In python the retrieving data part looks like this.
For example dataloader.py
:
# imports here
def load_data():
"""main function to retrieve data"""
# we put all the neighborhood level steps here
load_settings()
db_con = get_db_connection()
data = retrieve_data(db_con)
return data
# here you define the functions you use in load_data()
In R we create a new file for example R/load_data.R
:
#' Main function to retrieve data
load_data <- function(){
load_settings()
db_con <- get_db_connection()
data <- retrieve_data(db_con)
data
}
street level: low level decisions
In the street level we create the low level details.
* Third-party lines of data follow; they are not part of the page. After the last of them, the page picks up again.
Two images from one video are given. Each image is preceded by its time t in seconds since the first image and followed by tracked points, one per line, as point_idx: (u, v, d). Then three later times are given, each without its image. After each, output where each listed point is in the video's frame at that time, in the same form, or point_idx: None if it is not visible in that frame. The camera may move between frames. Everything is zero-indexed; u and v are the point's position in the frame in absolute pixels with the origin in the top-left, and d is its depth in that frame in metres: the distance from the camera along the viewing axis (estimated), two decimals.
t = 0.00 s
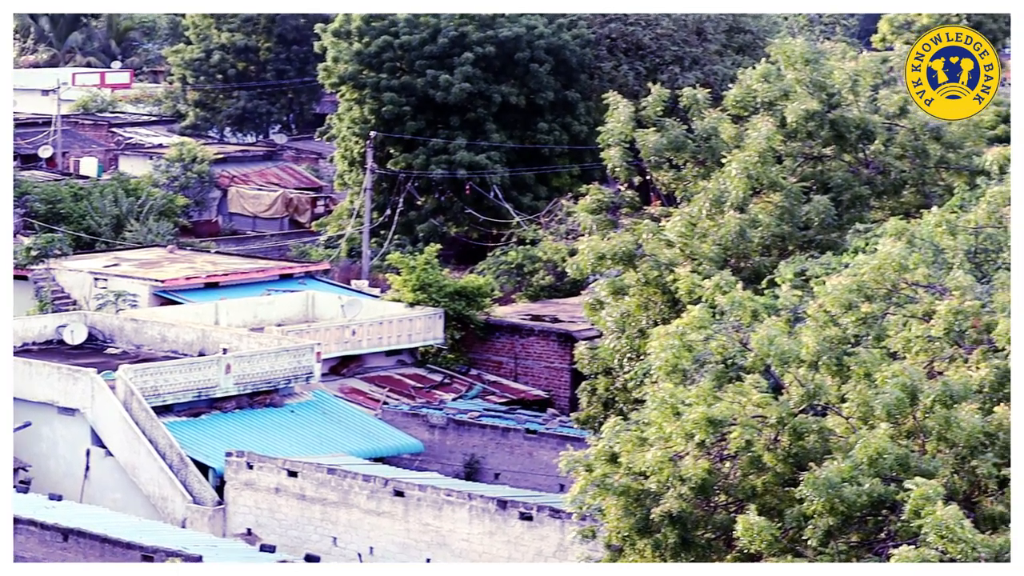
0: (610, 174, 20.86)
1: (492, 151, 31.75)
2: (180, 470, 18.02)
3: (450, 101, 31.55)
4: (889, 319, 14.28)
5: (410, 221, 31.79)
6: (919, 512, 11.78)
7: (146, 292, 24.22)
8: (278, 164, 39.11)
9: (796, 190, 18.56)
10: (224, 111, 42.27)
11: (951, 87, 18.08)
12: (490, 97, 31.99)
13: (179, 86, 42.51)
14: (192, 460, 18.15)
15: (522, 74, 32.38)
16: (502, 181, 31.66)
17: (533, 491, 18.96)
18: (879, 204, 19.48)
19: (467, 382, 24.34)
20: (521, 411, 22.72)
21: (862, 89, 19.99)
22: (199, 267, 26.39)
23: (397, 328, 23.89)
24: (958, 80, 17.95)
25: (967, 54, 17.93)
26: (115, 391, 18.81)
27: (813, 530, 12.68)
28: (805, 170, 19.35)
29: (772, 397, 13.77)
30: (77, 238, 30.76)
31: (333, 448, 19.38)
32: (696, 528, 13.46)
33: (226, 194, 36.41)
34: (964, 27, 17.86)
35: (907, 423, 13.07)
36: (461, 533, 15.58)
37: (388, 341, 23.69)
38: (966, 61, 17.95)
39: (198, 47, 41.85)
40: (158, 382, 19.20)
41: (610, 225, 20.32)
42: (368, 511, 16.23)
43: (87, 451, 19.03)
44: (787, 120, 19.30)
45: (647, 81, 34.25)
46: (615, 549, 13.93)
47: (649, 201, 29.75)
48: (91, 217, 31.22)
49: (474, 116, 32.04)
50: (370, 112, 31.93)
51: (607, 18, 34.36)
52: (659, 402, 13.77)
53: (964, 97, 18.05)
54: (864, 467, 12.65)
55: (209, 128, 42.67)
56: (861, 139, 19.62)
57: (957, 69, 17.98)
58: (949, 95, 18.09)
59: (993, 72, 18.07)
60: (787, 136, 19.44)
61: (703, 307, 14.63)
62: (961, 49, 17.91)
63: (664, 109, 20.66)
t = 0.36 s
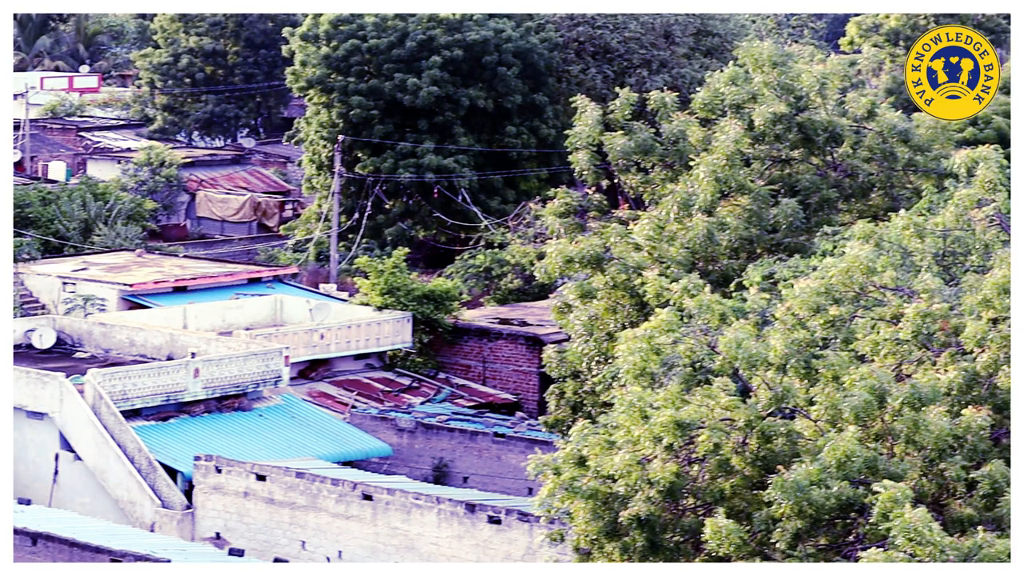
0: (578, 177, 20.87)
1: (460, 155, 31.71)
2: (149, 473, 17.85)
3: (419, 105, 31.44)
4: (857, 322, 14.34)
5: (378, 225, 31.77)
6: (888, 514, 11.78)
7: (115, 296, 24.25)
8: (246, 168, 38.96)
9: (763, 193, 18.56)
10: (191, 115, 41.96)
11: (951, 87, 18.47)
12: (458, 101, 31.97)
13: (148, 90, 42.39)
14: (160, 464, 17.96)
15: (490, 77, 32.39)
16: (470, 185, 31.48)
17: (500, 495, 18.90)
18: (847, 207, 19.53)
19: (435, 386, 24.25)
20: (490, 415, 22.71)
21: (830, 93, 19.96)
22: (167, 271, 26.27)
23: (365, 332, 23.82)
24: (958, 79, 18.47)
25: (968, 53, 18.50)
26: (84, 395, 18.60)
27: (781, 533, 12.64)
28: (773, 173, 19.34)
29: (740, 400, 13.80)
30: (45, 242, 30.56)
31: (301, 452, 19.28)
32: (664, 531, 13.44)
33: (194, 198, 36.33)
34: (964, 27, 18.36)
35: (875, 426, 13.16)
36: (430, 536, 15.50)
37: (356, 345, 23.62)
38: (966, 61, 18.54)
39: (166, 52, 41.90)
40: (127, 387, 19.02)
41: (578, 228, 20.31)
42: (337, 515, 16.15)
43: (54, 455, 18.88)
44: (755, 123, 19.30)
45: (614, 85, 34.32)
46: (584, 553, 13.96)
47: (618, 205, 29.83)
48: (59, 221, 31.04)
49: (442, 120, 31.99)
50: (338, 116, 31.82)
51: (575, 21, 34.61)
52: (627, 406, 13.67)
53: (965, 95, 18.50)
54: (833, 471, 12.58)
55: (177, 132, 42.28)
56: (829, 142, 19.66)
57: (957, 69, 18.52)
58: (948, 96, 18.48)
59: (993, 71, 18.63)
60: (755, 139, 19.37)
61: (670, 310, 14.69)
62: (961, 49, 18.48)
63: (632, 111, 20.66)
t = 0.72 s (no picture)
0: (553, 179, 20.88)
1: (436, 158, 31.56)
2: (125, 476, 17.76)
3: (394, 107, 31.42)
4: (832, 324, 14.34)
5: (354, 228, 31.70)
6: (864, 516, 11.80)
7: (91, 299, 24.12)
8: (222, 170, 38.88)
9: (740, 195, 18.54)
10: (166, 118, 42.11)
11: (951, 87, 18.43)
12: (433, 103, 31.98)
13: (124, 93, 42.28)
14: (137, 467, 17.88)
15: (465, 80, 32.37)
16: (446, 188, 31.38)
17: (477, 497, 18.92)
18: (822, 209, 19.59)
19: (411, 389, 24.19)
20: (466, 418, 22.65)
21: (805, 95, 20.02)
22: (142, 274, 26.19)
23: (341, 334, 23.67)
24: (957, 81, 18.44)
25: (968, 53, 18.41)
26: (60, 399, 18.43)
27: (757, 535, 12.61)
28: (748, 175, 19.43)
29: (715, 402, 13.79)
30: (20, 245, 30.43)
31: (276, 454, 19.17)
32: (640, 533, 13.42)
33: (170, 201, 36.22)
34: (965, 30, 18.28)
35: (851, 429, 13.18)
36: (406, 539, 15.44)
37: (332, 347, 23.50)
38: (966, 61, 18.46)
39: (141, 54, 41.30)
40: (103, 390, 18.95)
41: (553, 231, 20.29)
42: (314, 518, 16.09)
43: (31, 458, 18.56)
44: (730, 125, 19.36)
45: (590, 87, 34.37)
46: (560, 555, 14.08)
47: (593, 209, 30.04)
48: (34, 224, 30.91)
49: (417, 123, 31.95)
50: (313, 118, 31.82)
51: (551, 24, 34.70)
52: (603, 408, 13.65)
53: (964, 96, 18.52)
54: (809, 473, 12.59)
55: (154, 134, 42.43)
56: (804, 144, 19.70)
57: (957, 69, 18.45)
58: (947, 95, 18.47)
59: (993, 70, 18.60)
60: (730, 141, 19.43)
61: (645, 313, 14.69)
62: (962, 49, 18.39)
63: (607, 114, 20.66)
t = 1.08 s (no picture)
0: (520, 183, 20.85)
1: (403, 162, 31.51)
2: (92, 480, 17.67)
3: (361, 111, 31.32)
4: (798, 327, 14.35)
5: (321, 232, 31.60)
6: (831, 519, 11.81)
7: (58, 304, 23.94)
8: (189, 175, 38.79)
9: (706, 199, 18.56)
10: (133, 122, 41.57)
11: (951, 87, 17.39)
12: (400, 107, 31.91)
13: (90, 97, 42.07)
14: (104, 471, 17.79)
15: (432, 84, 32.29)
16: (412, 191, 31.48)
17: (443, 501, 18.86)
18: (789, 212, 19.60)
19: (378, 392, 24.15)
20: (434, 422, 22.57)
21: (772, 98, 20.08)
22: (108, 278, 26.05)
23: (308, 338, 23.71)
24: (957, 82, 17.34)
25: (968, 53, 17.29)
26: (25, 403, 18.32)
27: (724, 538, 12.61)
28: (715, 178, 19.47)
29: (683, 406, 13.74)
30: None
31: (244, 459, 19.08)
32: (607, 536, 13.45)
33: (137, 205, 35.89)
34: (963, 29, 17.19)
35: (818, 432, 13.11)
36: (374, 543, 15.39)
37: (299, 351, 23.49)
38: (966, 60, 17.37)
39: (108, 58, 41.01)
40: (70, 394, 18.88)
41: (520, 234, 20.26)
42: (282, 522, 16.03)
43: None
44: (696, 129, 19.39)
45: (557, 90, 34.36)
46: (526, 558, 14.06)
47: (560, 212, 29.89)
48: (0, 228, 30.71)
49: (384, 126, 31.86)
50: (280, 122, 31.66)
51: (517, 27, 34.73)
52: (570, 411, 13.66)
53: (965, 97, 17.45)
54: (775, 476, 12.61)
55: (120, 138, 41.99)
56: (771, 147, 19.70)
57: (957, 69, 17.35)
58: (947, 96, 17.40)
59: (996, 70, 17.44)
60: (696, 144, 19.48)
61: (612, 316, 14.66)
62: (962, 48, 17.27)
63: (573, 117, 20.63)
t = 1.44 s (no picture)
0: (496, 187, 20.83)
1: (377, 164, 31.49)
2: (68, 484, 17.51)
3: (335, 113, 31.25)
4: (774, 329, 14.35)
5: (295, 234, 31.57)
6: (806, 521, 11.82)
7: (33, 306, 23.79)
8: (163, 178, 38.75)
9: (681, 202, 18.62)
10: (108, 124, 41.87)
11: (951, 87, 17.25)
12: (375, 109, 31.81)
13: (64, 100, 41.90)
14: (79, 474, 17.64)
15: (406, 86, 32.22)
16: (387, 194, 31.49)
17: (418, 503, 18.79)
18: (764, 214, 19.53)
19: (353, 395, 24.12)
20: (408, 424, 22.52)
21: (746, 102, 20.14)
22: (84, 281, 25.93)
23: (284, 341, 23.60)
24: (958, 81, 17.24)
25: (968, 53, 17.17)
26: None
27: (699, 540, 12.56)
28: (690, 180, 19.43)
29: (658, 408, 13.72)
30: None
31: (219, 461, 19.01)
32: (582, 539, 13.39)
33: (111, 207, 35.71)
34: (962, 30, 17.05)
35: (793, 434, 13.12)
36: (349, 545, 15.32)
37: (274, 354, 23.38)
38: (966, 60, 17.23)
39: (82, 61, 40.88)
40: (45, 397, 18.72)
41: (495, 237, 20.23)
42: (256, 524, 15.94)
43: None
44: (671, 131, 19.36)
45: (531, 93, 34.32)
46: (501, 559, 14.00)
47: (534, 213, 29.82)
48: None
49: (358, 129, 31.81)
50: (254, 125, 31.59)
51: (492, 30, 34.70)
52: (545, 413, 13.59)
53: (966, 97, 17.34)
54: (750, 478, 12.61)
55: (95, 141, 42.49)
56: (745, 150, 19.72)
57: (957, 69, 17.21)
58: (947, 96, 17.28)
59: (994, 70, 17.39)
60: (671, 147, 19.47)
61: (587, 318, 14.60)
62: (962, 48, 17.13)
63: (549, 119, 20.59)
How do we retrieve the database details, how do create a daily average, etc.
Here for example Connect to datasource:
- get credentials from environmental variable
- make a connection object
- pass the connection object to the data loader
I would put these low level decisions in the underlying functions. Like so:
# see above
# here you define the functions you use in load_data()
def load_settings():
"""if necessary"""
pass
def get_db_connection():
"""f.i. sqlalchemy connection"""
db_dict = {
"username":os.environ["username"],
"password":os.environ["password"],
"database":os.environ["database"],
"url":os.environ["url"],
"port":os.environ["port"]
}
engine = create_engine(f"postgresql+psycopg2://{username}:{password}@{url}:{port}/{database}")
return engine
def retrieve_data(db_con):
# load maybe a sql query, or instructions
# use the db_con to get the data
return data
In R you do a similar thing.
get_db_connection <- function(){
con <- dbConnect(
bigrquery::bigquery(),
project = "publicdata",
dataset = "samples",
billing = billing
)
con
}
retrieve_data <- function(db_con){
dbGetQuery(con, sql)
}
Organization helps you think
By organizing your code in different levels you can focus on the right things at the right time. We can spend our mental energy wisely and not be distracted by other things.
Do we talk about global order of operations (city level)? We don’t want to think about or look at the low level (street-level) details like database credentials, or the specific query that is used to retrieve the data.
Is there a problem in the way data is retrieved (a neighborhood level issue)? You only need to look into the data retrieval module.
You want to swap out the model used, and plug in a different model? You only need to modify the training module.